He didn’t offer his in return, but it seemed the girl couldn't take a hint.
Molly English wasn't goingto let the rancher intimidate her.
Even if he was three decades younger than she'd expected.
She kept her arm outstretched, kept her smile fixed in place, even though it meant clamping down on her back teeth. Hopefully, he wouldn't notice the tremble in her hand.
She needed this job. Badly.
She'd escaped. Now she needed a place to land.
Somehow, she was going to convince him to give her the job.
"It's Mr. Coulter, right?" she asked, when he still hadn't responded.
He winced. "It's Cord."
Finally,finally, he took off one leather work glove and shook her hand. His was cool and chapped. Like hers.
"I'm here about the job," she said.
The angle of the afternoon sun meant his hat was shading his face. His expression was inscrutable.
"The hired hand," she went on.

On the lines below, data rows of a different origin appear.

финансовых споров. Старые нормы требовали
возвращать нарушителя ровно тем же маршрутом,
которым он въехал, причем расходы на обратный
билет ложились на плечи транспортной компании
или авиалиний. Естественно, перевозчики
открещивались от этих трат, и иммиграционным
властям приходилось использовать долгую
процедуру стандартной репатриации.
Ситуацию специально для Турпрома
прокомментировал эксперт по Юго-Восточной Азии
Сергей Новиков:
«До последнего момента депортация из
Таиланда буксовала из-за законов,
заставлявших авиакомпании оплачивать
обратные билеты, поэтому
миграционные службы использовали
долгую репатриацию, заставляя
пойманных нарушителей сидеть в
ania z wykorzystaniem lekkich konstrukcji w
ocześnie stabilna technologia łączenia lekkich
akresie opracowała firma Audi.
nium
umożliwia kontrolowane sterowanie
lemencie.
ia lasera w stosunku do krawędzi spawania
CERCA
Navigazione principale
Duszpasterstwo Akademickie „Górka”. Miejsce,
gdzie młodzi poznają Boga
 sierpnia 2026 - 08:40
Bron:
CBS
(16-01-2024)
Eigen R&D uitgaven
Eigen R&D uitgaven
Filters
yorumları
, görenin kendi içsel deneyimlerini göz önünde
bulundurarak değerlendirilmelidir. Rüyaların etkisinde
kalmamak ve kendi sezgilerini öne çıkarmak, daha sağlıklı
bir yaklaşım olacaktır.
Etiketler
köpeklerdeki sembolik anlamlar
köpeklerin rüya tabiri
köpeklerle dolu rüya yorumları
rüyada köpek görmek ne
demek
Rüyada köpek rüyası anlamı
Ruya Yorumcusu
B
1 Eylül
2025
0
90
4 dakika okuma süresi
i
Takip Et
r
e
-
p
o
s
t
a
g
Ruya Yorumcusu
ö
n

She didn't see a line of applicants, so that gave her a little confidence boost. She pulled her own pair of work gloves out of the back pockets of her jeans, and they flopped over her hand as she motioned to the barn. "We're doing some cleaning?"
He held out one arm before she could start toward the barn. "We'renot doing anything." He shook his head. "I think you've got the wrong place. I'm not hiring."
Her smile faltered, but she wasn't giving up. Couldn't.
She put on her sweetest smile, the one that had always worked on Mama. At least when Molly was little. "I might not look it, but I can carry my own weight. More than."
He shook his head, his eyes shuttered. She was losing her chance. The fear boiling in her belly made her blurt, "Gender discrimination is illegal, you know. And unethical."
He huffed out a disbelieving laugh. "I'm not discriminating. I don't need a hired hand."
Really? The barn listed to one side, its boards so bleached they were more white than gray. The far field was overgrown, no sign of winter wheat green shoots. And the barbed wire fence running nearby was badly mended. Get one horse or cow to lean on it, and the whole fence line would fall.
He obviously needed help.
He just didn't want hers.
That wasn't going to deter her. She set an expectant gaze on him.
His hands went to his hips. "Let me rephrase. I can't afford hired help."
Yeah, right. "Then why'd you post that flyer? At the superstore. On the community bulletin board...?" She went on when he just stared at her blankly.
"I didn't post any flyer."
She growled under her breath and dug in her front pocket to pull out the burner phone. She pulled up the photo she'd snapped, the red flyer against the bulletin board, and turned the phone in his direction.
He took it reluctantly and stared at it, his expression registering disbelief and then a quickly-banked anger.
"That is your address, isn't it?" she asked.
His mouth was drawn in a tight line. "I don't know who made that, but it wasn't me. I really can't afford to hire anyone."
He handed her the phone back, and the tightness of his expression hadn't lightened. He wasn't joking.